Ce comité miroir a été réuni à la demande de la FSU qui dresse une liste de questions concernant la formation, les stagiaires et les formateurs/tuteurs.

1) La formation

D’après E. Prédine, directeur de l’ESPE de Franche-Comté, les emplois du temps sont prêts, tout est bouclé concernant l’organisation des années de M1 et M2. « Cette année, on a essuyé les plâtres, c’est normal, mais l’année prochaine sera bien mieux organisée ».

Les maquettes n’ont pas beaucoup bougé par rapport à celles posées lors de l’accréditation ; celles-ci respectent les consignes ministérielles concernant les proportions entre les différents domaines (professionnalisation, didactique, pédagogie, etc.) Le tout sera imbriqué, semestre par semestre, tout sera bien lié.

En M1 : 2 semaines de stage d’observation en classe pour tous sauf les PE qui ont demandé 3 semaines afin d’observer les 3 cycles ; 2 semaines de stage en pratique accompagnée ; définition (co-construction) du thème du mémoire de M2 afin que les étudiants puissent utiliser les vacances d’été pour creuser l’aspect théorique (= prise d’avance pour l’élaboration du mémoire, l’année de M2 étant chargée entre le mi-temps de stage, les cours à l’ESPE et le mémoire à rendre).

En M2 : les lundis, mardis et vendredis seront réservés aux stages à mi-temps sur le terrain.

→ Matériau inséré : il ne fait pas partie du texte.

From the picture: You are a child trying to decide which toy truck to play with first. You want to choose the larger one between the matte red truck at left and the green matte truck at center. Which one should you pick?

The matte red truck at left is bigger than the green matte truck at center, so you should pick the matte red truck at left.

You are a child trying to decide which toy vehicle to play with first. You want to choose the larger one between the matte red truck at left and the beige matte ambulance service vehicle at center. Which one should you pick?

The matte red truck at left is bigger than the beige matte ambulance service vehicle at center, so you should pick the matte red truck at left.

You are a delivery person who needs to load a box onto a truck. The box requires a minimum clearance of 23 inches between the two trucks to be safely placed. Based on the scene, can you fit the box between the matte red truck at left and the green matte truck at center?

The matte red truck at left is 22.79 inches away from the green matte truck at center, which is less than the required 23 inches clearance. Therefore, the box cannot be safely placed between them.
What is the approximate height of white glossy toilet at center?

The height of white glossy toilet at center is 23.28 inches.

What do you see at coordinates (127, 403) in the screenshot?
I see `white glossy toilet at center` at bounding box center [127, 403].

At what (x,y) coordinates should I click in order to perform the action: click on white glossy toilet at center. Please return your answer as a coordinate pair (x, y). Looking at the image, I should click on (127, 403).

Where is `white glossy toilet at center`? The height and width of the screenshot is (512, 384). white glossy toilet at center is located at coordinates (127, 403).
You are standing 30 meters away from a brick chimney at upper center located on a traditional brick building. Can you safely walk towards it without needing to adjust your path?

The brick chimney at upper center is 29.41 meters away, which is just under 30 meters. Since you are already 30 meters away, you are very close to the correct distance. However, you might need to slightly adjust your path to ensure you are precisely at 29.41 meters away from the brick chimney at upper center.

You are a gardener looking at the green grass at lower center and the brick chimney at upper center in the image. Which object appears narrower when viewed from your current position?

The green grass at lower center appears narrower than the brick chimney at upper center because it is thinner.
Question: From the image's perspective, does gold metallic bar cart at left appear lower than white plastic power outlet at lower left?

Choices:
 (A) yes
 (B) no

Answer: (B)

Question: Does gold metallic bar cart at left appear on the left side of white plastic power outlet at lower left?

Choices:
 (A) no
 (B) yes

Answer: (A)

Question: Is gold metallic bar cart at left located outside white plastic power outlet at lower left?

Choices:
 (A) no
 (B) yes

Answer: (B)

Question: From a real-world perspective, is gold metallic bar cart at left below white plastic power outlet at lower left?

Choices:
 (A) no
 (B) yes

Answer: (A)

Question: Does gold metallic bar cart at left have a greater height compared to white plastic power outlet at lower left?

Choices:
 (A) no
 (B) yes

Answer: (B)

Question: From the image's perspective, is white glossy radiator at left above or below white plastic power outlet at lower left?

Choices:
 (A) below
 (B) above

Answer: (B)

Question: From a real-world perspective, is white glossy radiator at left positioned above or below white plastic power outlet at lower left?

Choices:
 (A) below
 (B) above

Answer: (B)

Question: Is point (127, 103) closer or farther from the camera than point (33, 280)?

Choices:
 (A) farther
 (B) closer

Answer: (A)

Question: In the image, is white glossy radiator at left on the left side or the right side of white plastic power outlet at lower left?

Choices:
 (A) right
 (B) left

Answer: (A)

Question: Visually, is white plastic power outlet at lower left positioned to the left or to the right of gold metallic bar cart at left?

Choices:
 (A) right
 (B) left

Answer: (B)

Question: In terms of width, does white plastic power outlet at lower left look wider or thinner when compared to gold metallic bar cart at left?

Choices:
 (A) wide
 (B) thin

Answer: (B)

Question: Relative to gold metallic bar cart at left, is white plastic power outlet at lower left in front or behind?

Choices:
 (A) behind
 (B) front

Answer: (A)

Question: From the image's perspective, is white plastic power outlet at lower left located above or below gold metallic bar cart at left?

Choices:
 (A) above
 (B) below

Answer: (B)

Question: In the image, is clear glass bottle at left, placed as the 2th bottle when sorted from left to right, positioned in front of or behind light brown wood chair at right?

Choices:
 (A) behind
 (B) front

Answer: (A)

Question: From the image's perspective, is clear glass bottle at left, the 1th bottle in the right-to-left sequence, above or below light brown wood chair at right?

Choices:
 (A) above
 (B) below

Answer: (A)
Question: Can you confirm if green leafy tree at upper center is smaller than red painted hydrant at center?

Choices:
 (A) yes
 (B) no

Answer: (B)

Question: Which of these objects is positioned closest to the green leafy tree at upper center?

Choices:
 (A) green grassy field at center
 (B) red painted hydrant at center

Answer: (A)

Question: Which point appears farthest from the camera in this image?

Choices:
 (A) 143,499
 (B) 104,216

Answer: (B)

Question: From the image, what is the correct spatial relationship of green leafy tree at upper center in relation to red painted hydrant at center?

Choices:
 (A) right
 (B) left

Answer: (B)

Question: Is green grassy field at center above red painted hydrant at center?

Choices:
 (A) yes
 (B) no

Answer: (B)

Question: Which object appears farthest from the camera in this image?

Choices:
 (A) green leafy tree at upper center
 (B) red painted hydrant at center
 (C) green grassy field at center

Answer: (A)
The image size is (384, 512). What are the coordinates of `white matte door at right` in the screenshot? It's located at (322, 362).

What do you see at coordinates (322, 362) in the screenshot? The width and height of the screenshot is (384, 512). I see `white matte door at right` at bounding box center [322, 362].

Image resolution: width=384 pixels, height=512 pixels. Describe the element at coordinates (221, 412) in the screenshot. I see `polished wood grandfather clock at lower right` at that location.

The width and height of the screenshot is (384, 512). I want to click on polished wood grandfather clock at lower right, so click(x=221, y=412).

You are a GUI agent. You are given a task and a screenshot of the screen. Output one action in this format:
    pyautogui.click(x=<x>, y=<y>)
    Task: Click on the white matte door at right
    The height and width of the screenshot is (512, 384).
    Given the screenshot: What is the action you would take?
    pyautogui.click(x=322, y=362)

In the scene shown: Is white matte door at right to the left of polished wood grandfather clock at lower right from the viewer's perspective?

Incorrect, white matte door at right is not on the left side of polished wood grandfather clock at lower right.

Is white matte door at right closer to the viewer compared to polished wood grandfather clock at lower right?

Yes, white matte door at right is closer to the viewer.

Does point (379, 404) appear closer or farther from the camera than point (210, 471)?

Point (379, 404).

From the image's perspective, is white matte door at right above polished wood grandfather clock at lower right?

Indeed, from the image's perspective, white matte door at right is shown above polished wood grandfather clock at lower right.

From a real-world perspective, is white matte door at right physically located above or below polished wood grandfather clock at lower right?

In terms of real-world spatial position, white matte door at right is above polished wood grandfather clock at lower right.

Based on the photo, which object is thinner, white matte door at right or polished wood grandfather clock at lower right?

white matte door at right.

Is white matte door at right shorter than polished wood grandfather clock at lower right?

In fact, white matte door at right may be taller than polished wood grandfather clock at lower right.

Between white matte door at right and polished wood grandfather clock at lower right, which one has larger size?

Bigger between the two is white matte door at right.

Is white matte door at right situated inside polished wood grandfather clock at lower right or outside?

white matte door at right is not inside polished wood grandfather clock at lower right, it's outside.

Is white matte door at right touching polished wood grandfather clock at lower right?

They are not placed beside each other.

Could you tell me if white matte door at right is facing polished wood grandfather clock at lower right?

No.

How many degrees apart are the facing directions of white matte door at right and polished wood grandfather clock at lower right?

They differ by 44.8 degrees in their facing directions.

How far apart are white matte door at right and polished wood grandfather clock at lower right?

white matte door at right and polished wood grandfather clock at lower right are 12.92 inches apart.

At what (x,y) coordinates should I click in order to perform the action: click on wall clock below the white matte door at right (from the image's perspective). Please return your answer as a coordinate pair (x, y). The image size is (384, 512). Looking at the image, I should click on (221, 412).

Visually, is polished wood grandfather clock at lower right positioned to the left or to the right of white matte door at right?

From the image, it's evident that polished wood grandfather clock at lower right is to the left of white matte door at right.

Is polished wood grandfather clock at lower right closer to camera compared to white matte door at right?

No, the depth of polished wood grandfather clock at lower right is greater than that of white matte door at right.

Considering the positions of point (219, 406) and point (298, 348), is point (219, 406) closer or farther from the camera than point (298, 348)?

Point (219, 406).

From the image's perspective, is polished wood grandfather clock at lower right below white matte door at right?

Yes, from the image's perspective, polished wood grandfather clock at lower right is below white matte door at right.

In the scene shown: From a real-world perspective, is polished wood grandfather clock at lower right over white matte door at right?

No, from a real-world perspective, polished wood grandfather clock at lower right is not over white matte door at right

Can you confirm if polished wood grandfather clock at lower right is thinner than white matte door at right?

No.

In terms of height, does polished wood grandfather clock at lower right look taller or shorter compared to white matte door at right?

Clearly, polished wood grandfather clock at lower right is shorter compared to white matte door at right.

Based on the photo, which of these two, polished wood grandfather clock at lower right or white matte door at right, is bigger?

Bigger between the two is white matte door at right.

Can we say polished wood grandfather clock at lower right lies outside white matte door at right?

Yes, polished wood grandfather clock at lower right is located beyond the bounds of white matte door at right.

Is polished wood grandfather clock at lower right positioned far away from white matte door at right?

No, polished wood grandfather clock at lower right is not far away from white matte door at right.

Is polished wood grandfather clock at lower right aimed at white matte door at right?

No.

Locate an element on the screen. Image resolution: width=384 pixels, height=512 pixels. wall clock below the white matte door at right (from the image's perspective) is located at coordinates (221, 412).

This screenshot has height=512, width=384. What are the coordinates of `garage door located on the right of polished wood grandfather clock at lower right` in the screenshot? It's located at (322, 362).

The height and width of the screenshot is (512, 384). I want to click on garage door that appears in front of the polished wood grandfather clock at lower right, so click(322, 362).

Les mercredis et jeudis, cours à l’ESPE (250h sur l’année). Mémoire à caractère professionnel mais avec rigueur scientifique (ni un simple rapport de stage ni véritable mémoire de recherche théorique, un compromis entre les deux).

A la question du SNUipp sur l’organisation des mi-temps (supports ? organisation dans la semaine ? Question du mercredi ?), M. Milville (IA du Jura) répond qu’il pourra s’agir de mi-temps ou de 2 quarts temps, hors CP et hors éducation prioritaire (sauf demande exceptionnelle), en évitant autant que possible les cours multiples. Concernant les mercredis matins, les stagiaires pourraient être amenés à assurer la classe alors qu’ils auraient cours à l’ESPE. Cela a donc été anticipé : il y aura des relectures, des rattrapages de ces cours pour les étudiants n’ayant pu y assister. Le SNUipp indique que l’accueil des M2 dans les écoles a souvent été difficile et a engendré une surcharge de travail importante pour les collègues qui étaient complétés par un M2. Cette organisation leur a été imposée avec la promesse qu’ils n’auraient pas à les accompagner (puisqu’un tuteur s’en chargerait). La réalité a été toute autre. Mme Jannier (DRH de l’académie) précise que chacun doit avoir à l’esprit que la qualité de l’accueil des stagiaires de la part des écoles n’a pas forcément honoré l’image de ces écoles. L’état d’esprit doit être d’accueillir le stagiaire dans de bonnes conditions. La FSU spécifie qu’il ne s’agit pas seulement d’accueillir, mais d’un travail approfondi qui nécessite un réel investissement. Ceci est considéré par l’administration comme faisant partie des missions de tout un chacun.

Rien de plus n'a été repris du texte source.